Multicenter validation of CSF neurofilaments as diagnostic biomarkers for ALS
Oeckl P., Jardel C., Salachas F., Lamari F., Andersen PM., Bowser R., de Carvalho M., Costa J., van Damme P., Gray E., Grosskreutz J., Hernández-Barral M., Herukka SK., Huss A., Jeromin A., Kirby J., Kuzma-Kozakiewicz M., Amador MDM., Mora JS., Morelli C., Muckova P., Petri S., Poesen K., Rhode H., Rikardsson AK., Robberecht W., Rodríguez Mahillo AI., Shaw P., Silani V., Steinacker P., Turner MR., Tüzün E., Yetimler B., Ludolph AC., Otto M.
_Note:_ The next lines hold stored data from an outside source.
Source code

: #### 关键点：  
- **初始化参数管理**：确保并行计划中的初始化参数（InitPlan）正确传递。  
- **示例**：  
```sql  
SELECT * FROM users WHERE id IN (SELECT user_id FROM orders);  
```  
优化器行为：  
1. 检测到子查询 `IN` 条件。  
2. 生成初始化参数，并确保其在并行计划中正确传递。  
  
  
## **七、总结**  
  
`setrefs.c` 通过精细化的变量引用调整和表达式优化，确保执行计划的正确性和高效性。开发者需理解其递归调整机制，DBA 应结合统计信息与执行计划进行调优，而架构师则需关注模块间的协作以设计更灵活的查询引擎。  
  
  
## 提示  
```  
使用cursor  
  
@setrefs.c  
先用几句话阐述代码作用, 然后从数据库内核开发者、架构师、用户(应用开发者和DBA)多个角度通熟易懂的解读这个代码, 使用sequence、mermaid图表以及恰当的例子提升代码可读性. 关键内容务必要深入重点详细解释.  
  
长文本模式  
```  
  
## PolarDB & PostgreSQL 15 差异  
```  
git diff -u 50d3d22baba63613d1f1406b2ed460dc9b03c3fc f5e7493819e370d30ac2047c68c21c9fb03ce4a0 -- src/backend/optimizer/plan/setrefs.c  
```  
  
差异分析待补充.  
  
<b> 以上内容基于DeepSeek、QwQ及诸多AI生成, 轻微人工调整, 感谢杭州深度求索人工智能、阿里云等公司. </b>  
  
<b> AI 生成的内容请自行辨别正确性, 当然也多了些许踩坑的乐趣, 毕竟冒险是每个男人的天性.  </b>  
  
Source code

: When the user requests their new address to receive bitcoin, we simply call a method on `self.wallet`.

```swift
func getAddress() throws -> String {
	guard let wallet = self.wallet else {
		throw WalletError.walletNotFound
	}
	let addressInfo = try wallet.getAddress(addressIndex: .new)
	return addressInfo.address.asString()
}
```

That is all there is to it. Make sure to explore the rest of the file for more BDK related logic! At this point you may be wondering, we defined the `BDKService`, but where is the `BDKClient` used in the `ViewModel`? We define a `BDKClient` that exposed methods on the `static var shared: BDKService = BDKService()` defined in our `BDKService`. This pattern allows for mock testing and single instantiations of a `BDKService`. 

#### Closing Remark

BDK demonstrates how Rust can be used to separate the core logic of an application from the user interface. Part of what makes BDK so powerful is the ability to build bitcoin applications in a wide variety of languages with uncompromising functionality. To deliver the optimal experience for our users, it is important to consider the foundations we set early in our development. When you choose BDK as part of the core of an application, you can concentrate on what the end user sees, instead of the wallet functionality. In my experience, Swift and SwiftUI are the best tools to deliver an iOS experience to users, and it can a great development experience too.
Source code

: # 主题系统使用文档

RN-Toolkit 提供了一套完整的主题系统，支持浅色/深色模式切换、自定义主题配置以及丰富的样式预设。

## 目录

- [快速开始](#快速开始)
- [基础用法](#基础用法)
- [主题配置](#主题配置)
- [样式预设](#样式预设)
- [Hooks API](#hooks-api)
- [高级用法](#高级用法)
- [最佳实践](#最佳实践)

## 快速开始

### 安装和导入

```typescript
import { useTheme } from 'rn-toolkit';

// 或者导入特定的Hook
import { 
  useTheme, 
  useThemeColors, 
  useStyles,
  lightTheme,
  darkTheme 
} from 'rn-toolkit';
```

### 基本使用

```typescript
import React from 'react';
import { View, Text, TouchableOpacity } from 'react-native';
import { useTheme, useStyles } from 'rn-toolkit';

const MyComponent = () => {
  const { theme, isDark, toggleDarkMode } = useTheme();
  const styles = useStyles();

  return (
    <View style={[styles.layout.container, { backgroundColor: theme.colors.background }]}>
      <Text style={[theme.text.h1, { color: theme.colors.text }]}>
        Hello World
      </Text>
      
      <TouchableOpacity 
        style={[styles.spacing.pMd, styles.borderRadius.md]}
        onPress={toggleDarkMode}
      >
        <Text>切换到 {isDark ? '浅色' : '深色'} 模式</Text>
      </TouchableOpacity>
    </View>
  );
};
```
© 2016 World Federation of Neurology on behalf of the Research Group on Motor Neuron Diseases. OBJECTIVE: Neurofilaments are leading neurochemical biomarkers for amyotrophic lateral sclerosis (ALS). Here, we investigated the effect of preanalytical factors on neurofilament concentrations in cerebrospinal fluid (CSF) in a “reverse” round-robin with 15 centers across Europe/U.S. METHODS: Samples from ALS and control patients (5/5 each center, n = 150) were analyzed for phosphorylated neurofilament heavy chain (pNfH) and neurofilament light chain (NfL) at two laboratories. RESULTS: CSF pNfH was increased (p < 0.05) in ALS in 10 out of 15 centers and NfL in 5 out of 12 centers. The coefficient of variation (CV%) of pNfH measurements between laboratories was 18.7 ± 19.1%. We calculated a diagnostic cut-off of > 568.5 pg/mL for pNfH (sensitivity 78.7%, specificity 93.3%) and > 1,431pg/mL for NfL (sensitivity 79.0%, specificity 86.4%). CONCLUSION: Values in ALS patients are already comparable between most centers, supporting eventual implementation into clinical routine. However, continuous quality control programs will be necessary for inclusion in the diagnostic work-up.